Excerpted passage:
>>

Three-dimensional structure of Escherichia coli RNA polymerase holoenzyme determined by electron crystallography.

During transcription in E. coli, the DNA-dependent RNA polymerase locates specific promoter sequences in the DNA template, melts a small region containing the transcription start site, initiates RNA synthesis, processively elongates the transcript, and finally terminates and releases the RNA product. Each step is regulated by interactions between the polymerase, the DNA, the nascent RNA, and a variety of regulatory proteins and ligands. The E. coli enzyme contains a catalytic core of two alpha-subunits, one beta- and one beta'-subunit, with relative molecular masses (Mr) of 36,512, 150,619 and 155,162, respectively. The holoenzyme has an additional regulatory subunit, normally sigma, of Mr 70,236. Preparations may also contain the omega-subunit (Mr approximately 10,000), which can be removed without affecting any known properties of the enzyme. Because the amino-acid sequences of the beta- and beta'-subunits are homologous to those of the largest subunits of the yeast, Drosophila and murine RNA polymerases, it seems likely that essential features of the three-dimensional structure and catalytic mechanism of RNA polymerase are also conserved across species. Crystals of RNA polymerase suitable for X-ray analysis have not yet been obtained, but two-dimensional crystals of E. coli RNA polymerase holoenzyme can be grown on positively charged lipid layers. Electron microscopy of these crystals in negative stain shows the enzyme in projection as an irregularly shaped complex approximately 100 x 100 x 160 A in size. We have now determined the three-dimensional structure by electron microscopy of negatively stained, two-dimensional crystals tilted at various angles to the incident electron beam. We find a structure in RNA polymerase similar to the active-site cleft of DNA polymerase I. In the light of functional similarities between these two enzymes, together with other evidence, this probably identifies the active-site region of RNA polymerase.

<<

Dataset records:

>>

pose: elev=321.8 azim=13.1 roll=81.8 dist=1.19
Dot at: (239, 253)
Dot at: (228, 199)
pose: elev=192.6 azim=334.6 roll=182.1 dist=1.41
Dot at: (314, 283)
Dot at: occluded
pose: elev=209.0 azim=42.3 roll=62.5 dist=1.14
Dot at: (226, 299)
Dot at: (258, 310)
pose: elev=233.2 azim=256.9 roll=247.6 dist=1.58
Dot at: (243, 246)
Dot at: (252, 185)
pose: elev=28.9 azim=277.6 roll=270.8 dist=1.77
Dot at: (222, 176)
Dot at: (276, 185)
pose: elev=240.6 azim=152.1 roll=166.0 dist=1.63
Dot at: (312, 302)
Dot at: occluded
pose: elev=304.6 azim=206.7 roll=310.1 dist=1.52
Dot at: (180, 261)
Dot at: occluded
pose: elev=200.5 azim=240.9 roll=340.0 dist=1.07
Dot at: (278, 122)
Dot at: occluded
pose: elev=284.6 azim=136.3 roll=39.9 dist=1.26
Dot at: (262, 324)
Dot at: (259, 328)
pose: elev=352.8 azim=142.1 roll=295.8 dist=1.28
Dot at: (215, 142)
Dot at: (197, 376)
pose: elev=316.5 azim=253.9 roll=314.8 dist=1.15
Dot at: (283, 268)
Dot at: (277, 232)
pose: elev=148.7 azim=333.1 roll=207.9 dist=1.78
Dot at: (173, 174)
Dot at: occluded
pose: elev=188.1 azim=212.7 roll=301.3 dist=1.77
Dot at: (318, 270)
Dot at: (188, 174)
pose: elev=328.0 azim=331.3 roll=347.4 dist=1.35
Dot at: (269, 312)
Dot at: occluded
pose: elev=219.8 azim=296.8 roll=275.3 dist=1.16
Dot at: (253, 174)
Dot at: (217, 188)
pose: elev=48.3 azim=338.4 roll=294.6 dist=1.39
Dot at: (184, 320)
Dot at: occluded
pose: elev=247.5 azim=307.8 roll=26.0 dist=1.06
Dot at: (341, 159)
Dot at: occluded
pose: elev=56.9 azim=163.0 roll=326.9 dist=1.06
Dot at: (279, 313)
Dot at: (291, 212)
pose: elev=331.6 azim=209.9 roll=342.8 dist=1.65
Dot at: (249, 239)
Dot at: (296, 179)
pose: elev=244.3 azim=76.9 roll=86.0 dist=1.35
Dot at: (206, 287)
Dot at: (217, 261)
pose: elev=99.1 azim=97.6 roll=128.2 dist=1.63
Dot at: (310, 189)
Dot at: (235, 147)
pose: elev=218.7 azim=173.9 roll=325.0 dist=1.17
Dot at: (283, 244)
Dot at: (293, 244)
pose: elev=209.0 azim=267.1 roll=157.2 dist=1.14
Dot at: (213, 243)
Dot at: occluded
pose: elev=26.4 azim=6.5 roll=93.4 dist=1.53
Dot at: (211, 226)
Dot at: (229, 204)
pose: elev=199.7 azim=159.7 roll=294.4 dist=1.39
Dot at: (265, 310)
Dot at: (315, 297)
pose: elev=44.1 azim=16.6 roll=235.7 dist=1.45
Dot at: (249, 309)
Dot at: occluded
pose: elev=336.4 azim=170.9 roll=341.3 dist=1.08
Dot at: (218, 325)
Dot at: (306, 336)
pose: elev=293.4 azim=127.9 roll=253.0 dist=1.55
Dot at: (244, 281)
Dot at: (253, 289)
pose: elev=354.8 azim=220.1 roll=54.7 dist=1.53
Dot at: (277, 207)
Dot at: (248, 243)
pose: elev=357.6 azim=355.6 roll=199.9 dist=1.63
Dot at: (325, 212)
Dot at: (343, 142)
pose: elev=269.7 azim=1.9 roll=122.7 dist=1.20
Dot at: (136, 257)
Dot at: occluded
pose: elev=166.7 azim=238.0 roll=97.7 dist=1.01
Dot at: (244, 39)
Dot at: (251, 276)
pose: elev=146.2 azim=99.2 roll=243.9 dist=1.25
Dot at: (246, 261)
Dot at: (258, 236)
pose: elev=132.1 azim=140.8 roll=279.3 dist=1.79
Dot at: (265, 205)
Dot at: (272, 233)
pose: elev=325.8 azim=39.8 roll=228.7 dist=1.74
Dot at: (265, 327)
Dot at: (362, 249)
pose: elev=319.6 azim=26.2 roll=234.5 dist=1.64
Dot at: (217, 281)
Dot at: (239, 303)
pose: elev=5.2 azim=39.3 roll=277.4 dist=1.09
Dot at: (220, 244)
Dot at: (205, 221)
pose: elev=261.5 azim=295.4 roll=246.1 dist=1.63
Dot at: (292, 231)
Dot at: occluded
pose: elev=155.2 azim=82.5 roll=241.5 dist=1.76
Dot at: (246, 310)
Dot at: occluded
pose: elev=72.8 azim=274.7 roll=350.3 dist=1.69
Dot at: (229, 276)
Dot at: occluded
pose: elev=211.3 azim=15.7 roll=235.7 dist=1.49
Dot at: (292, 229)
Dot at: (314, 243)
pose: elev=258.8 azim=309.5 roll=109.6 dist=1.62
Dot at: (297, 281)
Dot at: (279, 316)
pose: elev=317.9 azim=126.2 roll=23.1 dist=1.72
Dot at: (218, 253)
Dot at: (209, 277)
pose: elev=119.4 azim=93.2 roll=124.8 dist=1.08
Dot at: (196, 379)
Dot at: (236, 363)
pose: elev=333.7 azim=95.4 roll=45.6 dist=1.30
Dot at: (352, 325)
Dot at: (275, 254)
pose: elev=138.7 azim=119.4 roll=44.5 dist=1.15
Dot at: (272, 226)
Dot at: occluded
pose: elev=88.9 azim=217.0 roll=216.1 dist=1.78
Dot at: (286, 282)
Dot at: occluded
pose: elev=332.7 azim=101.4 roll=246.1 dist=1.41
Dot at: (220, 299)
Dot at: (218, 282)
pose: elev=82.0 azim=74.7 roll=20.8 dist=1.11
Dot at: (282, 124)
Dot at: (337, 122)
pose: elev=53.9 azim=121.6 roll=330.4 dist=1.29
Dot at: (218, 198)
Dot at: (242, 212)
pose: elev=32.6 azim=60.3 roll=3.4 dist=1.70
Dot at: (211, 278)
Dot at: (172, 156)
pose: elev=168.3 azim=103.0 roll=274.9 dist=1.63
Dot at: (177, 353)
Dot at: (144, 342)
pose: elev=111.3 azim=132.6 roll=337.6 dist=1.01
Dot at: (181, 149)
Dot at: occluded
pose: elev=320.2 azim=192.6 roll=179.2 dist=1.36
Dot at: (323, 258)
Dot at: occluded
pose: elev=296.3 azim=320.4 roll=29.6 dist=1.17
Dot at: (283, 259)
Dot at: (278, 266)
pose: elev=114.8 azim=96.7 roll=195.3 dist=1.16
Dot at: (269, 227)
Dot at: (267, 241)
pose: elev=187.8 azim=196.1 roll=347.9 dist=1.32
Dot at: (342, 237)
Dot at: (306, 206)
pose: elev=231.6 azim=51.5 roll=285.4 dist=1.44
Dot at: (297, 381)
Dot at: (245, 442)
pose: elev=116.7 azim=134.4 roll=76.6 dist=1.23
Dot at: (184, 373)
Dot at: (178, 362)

<<

What is needed: According to the passage on E. coli RNA polymerase, what is the relative molecular mass of the sigma subunit? The listing has no connection to the passage on E. coli RNA polymerase.

Answer to this problem: 70,236